The 2021/22 academic year, Tischler said, saw 96% of students finishing their high school education with a full bagrut certificate.

She added that many of the residents who go through youth villages grow up to be leaders in society, such as former prime minister Shimon Peres, Defense Minister Benny Gantz, former prime minister Yitzhak Rabin and Economy Minister Orna Barbivay.

On the brink of collapse

There are approximately 12,000 residents in all the youth villages countrywide. Supplying all these children with the food, clothes, supplies, education and care that they need requires a lot of money, but Tischler said that they are not getting as much as they need from the Education Ministry, which is supposed to supply them with that budget.

Every child who arrives at the village is given a personal plan so that they can get the best individual, educational, social, physical and mental health plan they can get.

The youth villages are funded by the ministry, the villages’ industries, such as selling milk, lettuce and eggs, and donations. For the two villages that are authorized to take in children from welfare homes, the Social Services Ministry also supplies a budget per child.

The Education Ministry said in a statement that it was relying on the Finance Ministry for the budget.

“In order to bridge the gap in budgeting, the Finance Ministry needs to transfer NIS 56 million to us,” it said. “The matter has been made a high priority in the ministry’s demands for the government when budget debates are renewed.”

Asked how long it has been since the budget was updated, the ministry replied that it didn’t know an exact number of years. All it could say was “many years.”

According to Tischler, the village industries and the donations are not enough to keep them going, and the financial situation is constantly worsening.

“The situation we’ve seen in the last decade is that every year, prices rise and we get less of a budget, and this gap keeps widening,” she said.

There are many factors that led to this situation, according to Tischler, one of which is the political situation.

“In the last three years, we’ve had five elections,” she said. “There’s no one to talk to unless it’s very important to someone.”

The prime minister-designate has until the end of the week to form a coalition, and Tischler doesn’t want to think about what might happen to the youth villages if he fails.

Such a case would mean that their budgets would be delayed again, and she thinks Ben-Shemen, at least, would collapse.

And what will happen to the kids?

“Some of them will go home, and some will be thrown out on the streets,” said Tischler.

But not all the youth who would go home will get what they need.

“What kind of homes are they going to? Do they get enough food? Do they have someone to make sure they’re getting their education? Can they be given emotional help if they need it?

The answer for many of these youth, unfortunately, is no.

Tischler feels that the matter is not pressing enough to the Education Ministry, however.

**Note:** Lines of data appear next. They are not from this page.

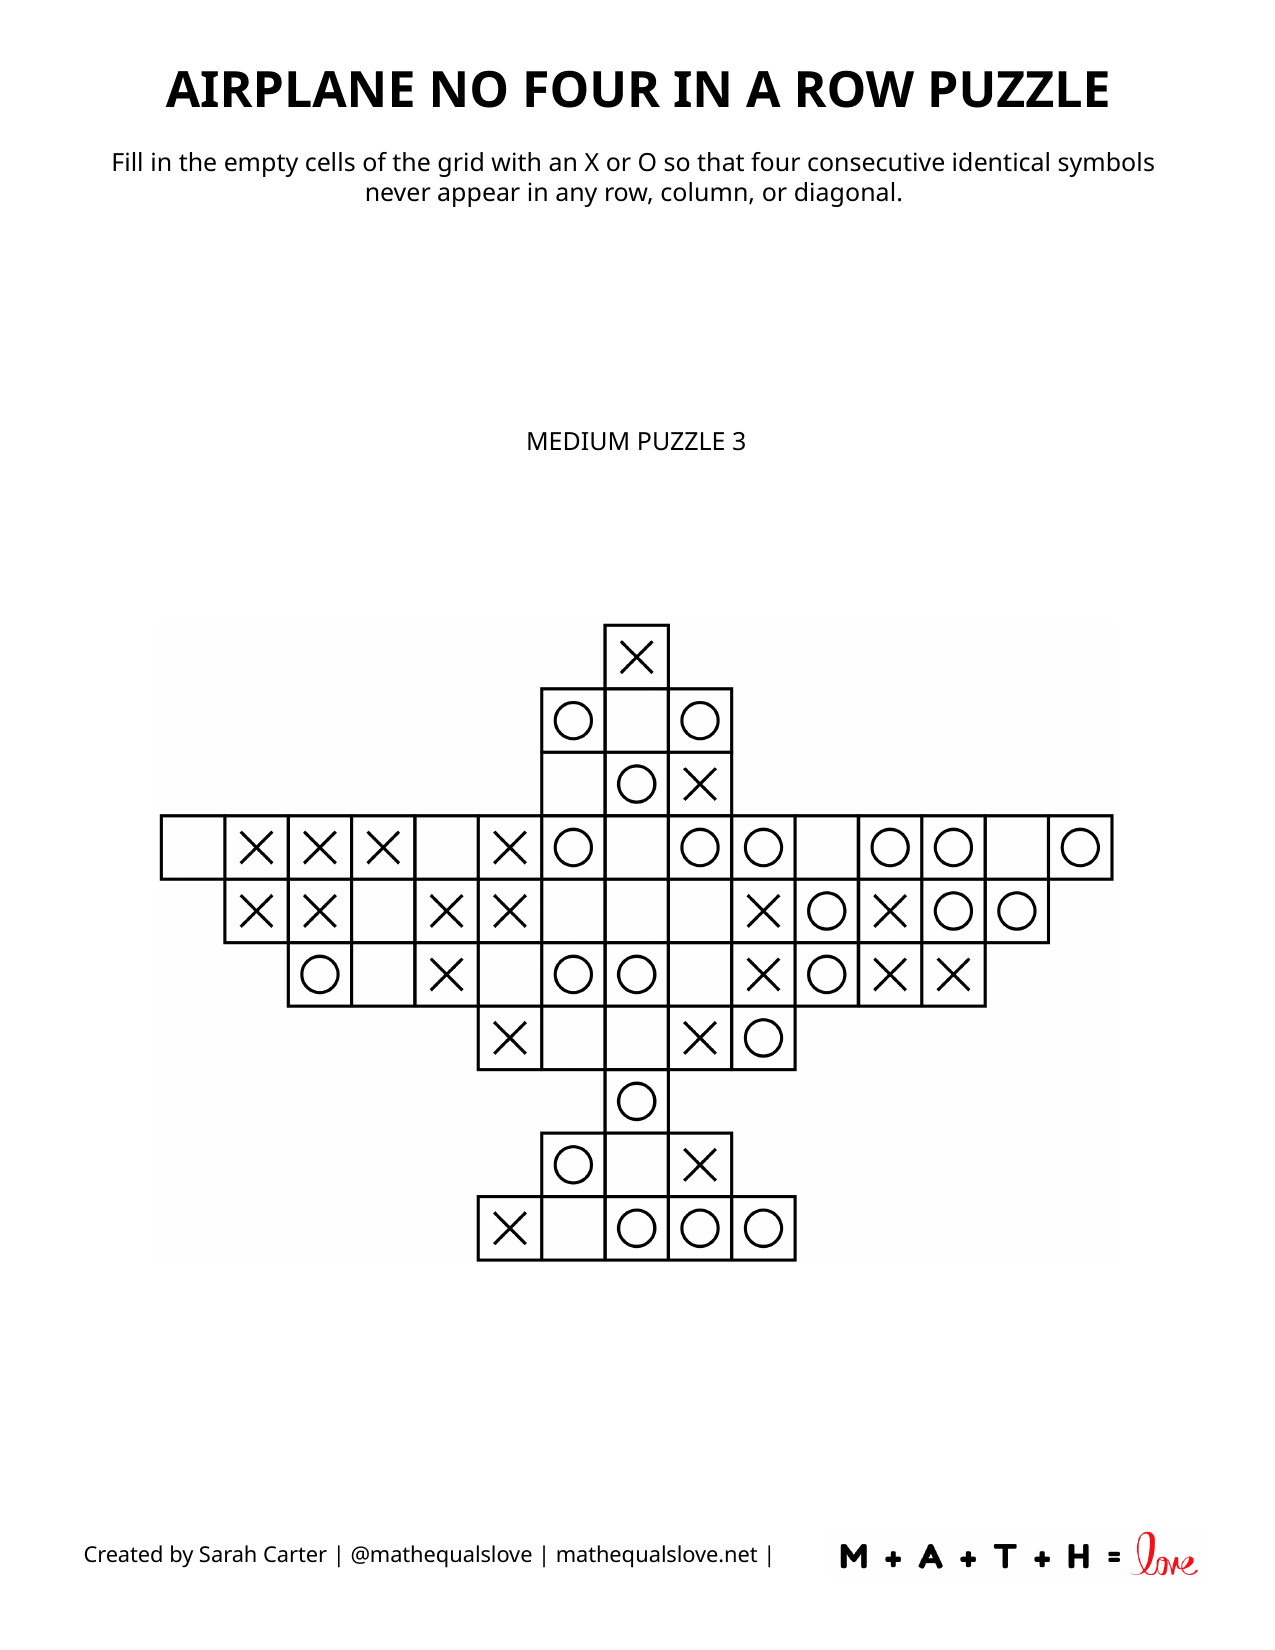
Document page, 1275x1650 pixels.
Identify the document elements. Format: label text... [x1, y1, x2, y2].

text_box Created by Sarah Carter | @mathequalslove | mathequalslove.net | [68, 1533, 826, 1575]
text_box MEDIUM PUZZLE 3 [158, 424, 1115, 476]
picture [826, 1528, 1207, 1580]
text_box AIRPLANE NO FOUR IN A ROW PUZZLE [66, 49, 1211, 125]
picture [157, 622, 1116, 1263]
text_box Fill in the empty cells of the grid with an X or O so that four consecutive identical symbols never appear in any row, column, or diagonal. [0, 139, 1275, 215]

“These are children who are on the periphery, and the country doesn’t see them,” she said.

In the last few years, Tischler has had to work harder than ever to keep her village running, and the children’s care is affected by it.

“In the last few years, I have needed a lot more donations to give the youth the care they need,” she said. “As much as possible, we won’t touch their core needs. I won’t change anything about their food, and I won’t stop them from getting heating in their rooms when they need it, but the other things that I want to give them, I cannot.”

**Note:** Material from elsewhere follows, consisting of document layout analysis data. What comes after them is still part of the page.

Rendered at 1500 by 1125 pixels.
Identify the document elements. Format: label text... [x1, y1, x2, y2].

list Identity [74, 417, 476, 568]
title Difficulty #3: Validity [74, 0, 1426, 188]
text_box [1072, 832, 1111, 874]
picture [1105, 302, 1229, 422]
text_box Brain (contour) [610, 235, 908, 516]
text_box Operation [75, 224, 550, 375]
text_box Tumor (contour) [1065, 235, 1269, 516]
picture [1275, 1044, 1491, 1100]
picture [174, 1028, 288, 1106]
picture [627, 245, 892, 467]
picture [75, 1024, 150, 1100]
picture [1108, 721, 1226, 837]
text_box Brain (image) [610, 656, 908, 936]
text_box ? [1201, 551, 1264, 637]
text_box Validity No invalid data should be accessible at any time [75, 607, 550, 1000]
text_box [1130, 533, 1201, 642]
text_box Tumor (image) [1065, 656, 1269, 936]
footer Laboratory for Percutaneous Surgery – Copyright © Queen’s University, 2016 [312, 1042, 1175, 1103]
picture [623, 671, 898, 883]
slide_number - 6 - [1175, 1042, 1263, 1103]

It’s not just the kids who are in the village who are affected, however. When the villages were getting the budgets they need, Ben-Shemen was taking in 100 new people a year, but now it cannot manage more than 70, meaning that every year, 30 children who need the village cannot receive the help they need.

“I have nowhere left to cut costs,” said Tischler. “All I can do is work as hard as possible to bring in more money. This is the first time in 15 years that I feel like I’m at a dead end here.”